17  Plotting Two Datasets at Once

Author

Josh Gilbert and Luke Miratrix

It’s easy (though not always advisable) to plot two data sets at once with ggplot. First, we load tidyverse and our HSB data. We then create a school-level aggregate data set of just the mean SES values.

library(tidyverse)
library(haven)

# clear memory
rm(list = ls())

theme_set(theme_classic())

# load HSB data
hsb <- read_dta("data/hsb.dta") |> 
  select(mathach, ses, schoolid)

sch <- hsb |> 
  group_by(schoolid) |> 
  summarise(mean_ses = mean(ses),
            mean_mathach = mean(mathach))

Let’s say we wanted to plot both the individual students and the school means.
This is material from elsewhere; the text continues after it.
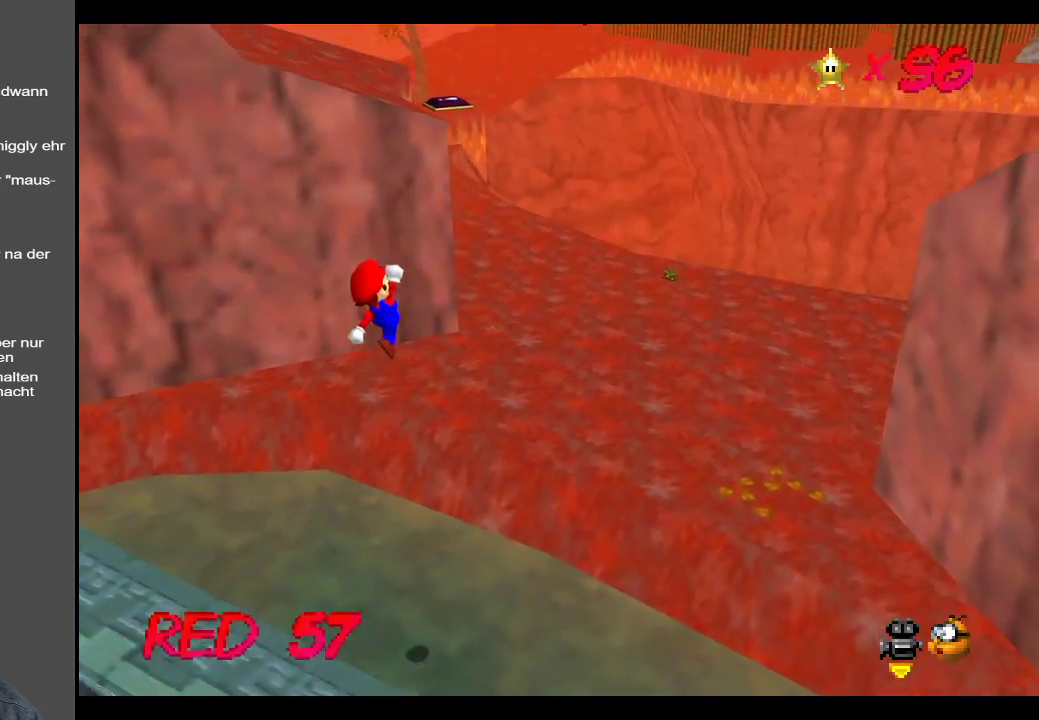
{"buttons": [], "left_stick": "up-right", "right_stick": "center", "events": [[117, "A", "up"], [283, "X", "down"], [433, "X", "up"]]}
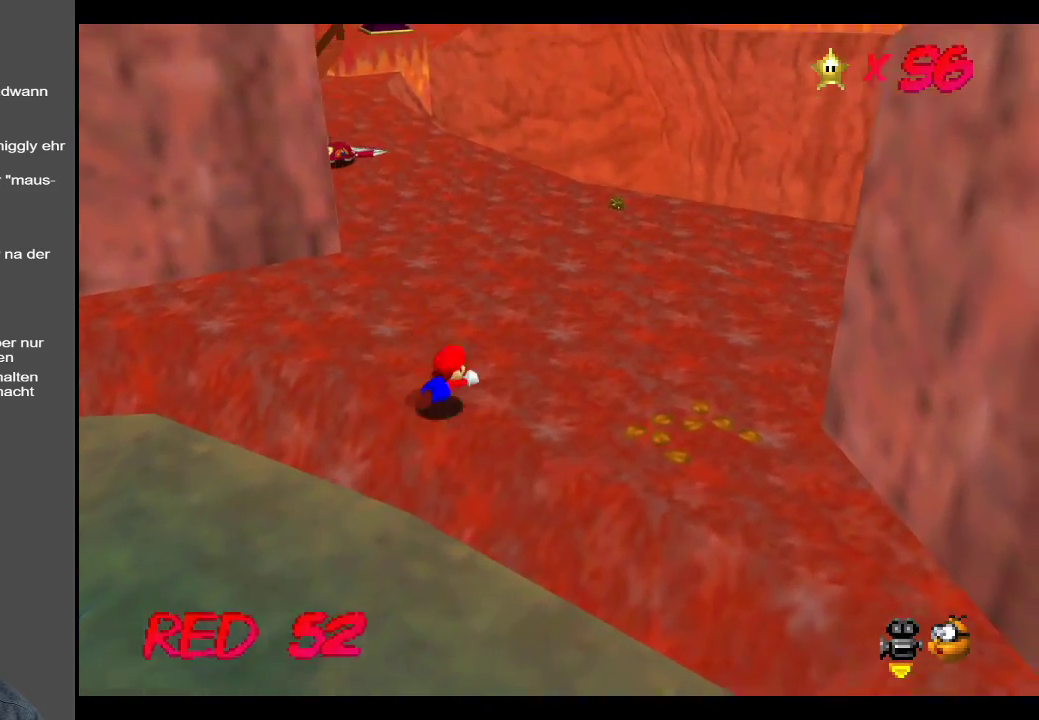
{"buttons": [], "left_stick": "up-right", "right_stick": "center", "events": [[100, "A", "down"], [267, "A", "up"]]}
This is easy enough to do separately:

ggplot(hsb, aes(x = ses, y = mathach)) +
  geom_point(alpha = 0.1)

ggplot(sch, aes(x = mean_ses, y = mean_mathach)) +
  geom_point()

We can superimpose both plots as follows. Essentially, the first argument in ggplot provides the data, and by default, this is passed to all subsequent layers of the plot. We can override this behavior by specifying a different data set (and aesthetic mappings, if desired) within an individual layer of ggplot, such as geom_point.

ggplot(hsb, aes(x = ses, y = mathach)) +
  geom_point(alpha = 0.1) +
  geom_point(data = sch, aes(x = mean_ses, y = mean_mathach), color = "red")